● BRANO DEL DOCUMENTO
La promessa che l’Ia possa inaugurare un’era di maggior tempo libero per l’umanità non è nuova nella storia economica. Come spiega lo storico Benjamin Hunnicutt nel suo libro Free time: the forgotten american dream, già nel diciannovesimo secolo le ore lavorative nelle nazioni industrializzate diminuirono progressivamente con l’arricchimento delle economie. L’incremento del tempo libero era già allora considerato una delle grandi benedizioni della tecnologia secondo lo stesso Hunnicutt. Nel Regno Unito di oggi i lavoratori dedicano al lavoro circa metà delle ore settimanali che i loro omologhi nella metà del XIX secolo impiegavano nelle fabbriche.

● PROBLEMA PROPOSTO A
Indica quante righe dei record contengono la stringa "shortInstrumentName". Scrivi soltanto il numero.

● INFORMAZIONI ESTRATTE
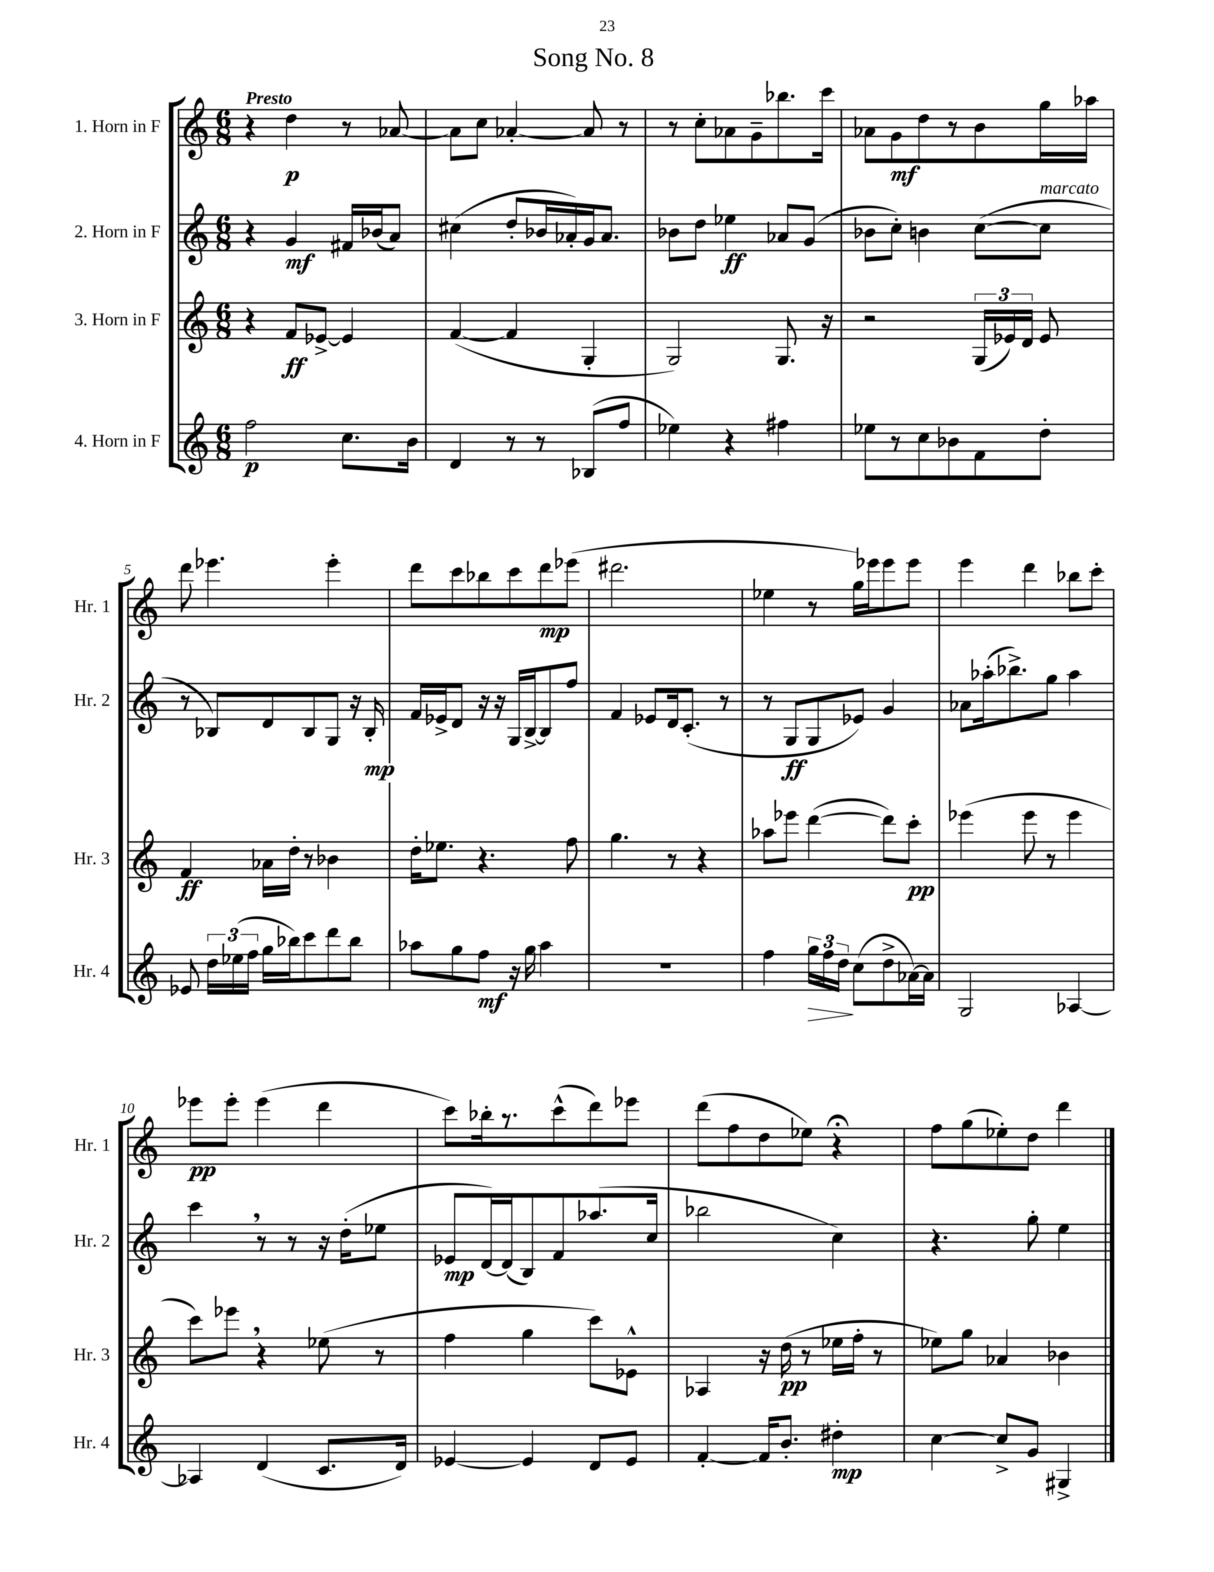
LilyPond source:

\header { title = "Song No. 8" }
<<
\new StaffGroup <<
\new Staff = "s0" \with { instrumentName = "1. Horn in F" shortInstrumentName = "Hr. 1" } {
    \clef treble \key c \major \numericTimeSignature \time 6/8 \tempo "Presto"
    \autoBeamOff r4 d''4\p r8 aes'8~ |
    aes'8[ c''8] aes'4~-. aes'8 r8 |
    r8 c''8[-. aes'8 g'8-- bes''8. c'''16] |
    aes'8[ g'8\mf d''8 r8 b'8 g''16 aes''16] |
    d'''8 ees'''4. ees'''4-. |
    d'''8[ c'''8 bes''8 c'''8 d'''8\mp ees'''8]( |
    dis'''2. |
    ees''4 r8 g''16[) ees'''16 ees'''8 ees'''8] |
    e'''4 d'''4 bes''8[ c'''8]-. |
    ees'''8[\pp ees'''8]-. ees'''4( d'''4 |
    c'''8[) bes''16-. r8. c'''8-^( d'''8) ees'''8] |
    d'''8[( f''8 d''8 ees''8]) r4\fermata |
    f''8[ g''8( ees''8-.) d''8] d'''4 \bar "|." |
}
\new Staff = "s1" \with { instrumentName = "2. Horn in F" shortInstrumentName = "Hr. 2" } {
    \clef treble \key c \major \numericTimeSignature \time 6/8
    \autoBeamOff r4 g'4\mf fis'16[ bes'16( a'8]) |
    cis''4( d''8[-. bes'16 aes'16-.) g'16 aes'8.] |
    bes'8[ d''8] ees''4\ff aes'8[ g'8]( |
    bes'8[ c''8]-.) b'4 c''8[~( c''8]^\markup { \italic "marcato" } |
    r8 bes8[) d'8 bes8 g8] r16 bes16-.\mp |
    f'16[ ees'16-> d'8] r16 r16 g16[ b16~-> b8 f''8] |
    f'4 ees'8[ d'16 c'8.]-.( r8 |
    r8 g8[\ff g8 ees'8]) g'4 |
    aes'8[ aes''16-.( bes''8.->) g''8] aes''4 |
    c'''4 \breathe r8 r8 r16 d''16[-.( ees''8] |
    ees'8[\mp d'16~) d'16( b8) f'8 aes''8.( c''16] |
    bes''2 c''4) |
    r4. g''8-. e''4 \bar "|." |
}
\new Staff = "s2" \with { instrumentName = "3. Horn in F" shortInstrumentName = "Hr. 3" } {
    \clef treble \key c \major \numericTimeSignature \time 6/8
    \autoBeamOff r4 f'8[\ff ees'8]~-> ees'4 |
    f'4~( f'4 g4-. |
    g2) g8. r16 |
    r2 \tuplet 3/2 { g16[( ees'16) d'16] } ees'8 |
    f'4\ff aes'16[ d''16]-. r8 bes'4 |
    d''16[-. ees''8.] r4. f''8 |
    g''4. r8 r4 |
    aes''8[ ees'''8] d'''4~( d'''8[) c'''8]-.\pp |
    ees'''4( ees'''8 r8 ees'''4 |
    c'''8[) ees'''8] \breathe r4 ees''8( r8 |
    f''4 g''4 c'''8[) ees'8]-^ |
    aes4 r16 d''16\pp( r8 ees''16[ f''16]-. r8 |
    ees''8[) g''8] aes'4 bes'4 \bar "|." |
}
\new Staff = "s3" \with { instrumentName = "4. Horn in F" shortInstrumentName = "Hr. 4" } {
    \clef treble \key c \major \numericTimeSignature \time 6/8
    \autoBeamOff f''2\p c''8.[ b'16] |
    d'4 r8 r8 bes8[( f''8] |
    ees''4) r4 fis''4 |
    ees''8[ r8 c''8 bes'8 f'8 d''8]-. |
    ees'8 \tuplet 3/2 { d''16[ ees''16( f''16] } g''16[ bes''16) c'''8 d'''8 bes''8] |
    aes''8[ g''8 f''8]\mf r16 g''16 aes''4 |
    R2. |
    f''4 \tuplet 3/2 { g''16[\> f''16 d''16]\! } c''8[( d''8-> aes'16~) aes'16] |
    g2 aes4~ |
    aes4 d'4( c'8.[ d'16]) |
    ees'4~ ees'4 d'8[ ees'8] |
    f'4~-. f'16[ b'8.]-. dis''4-.\mp |
    c''4~ c''8[-> g'8] gis4-> \bar "|." |
}
>>
>>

● PROBLEMA PROPOSTO B
Secondo il brano sul tempo libero e l'Ia, quante ore settimanali dedicano oggi al lavoro i lavoratori del Regno Unito rispetto a quelli delle fabbriche di metà Ottocento?

● RISULTATO A
4

● RISULTATO B
Circa la metà delle ore settimanali.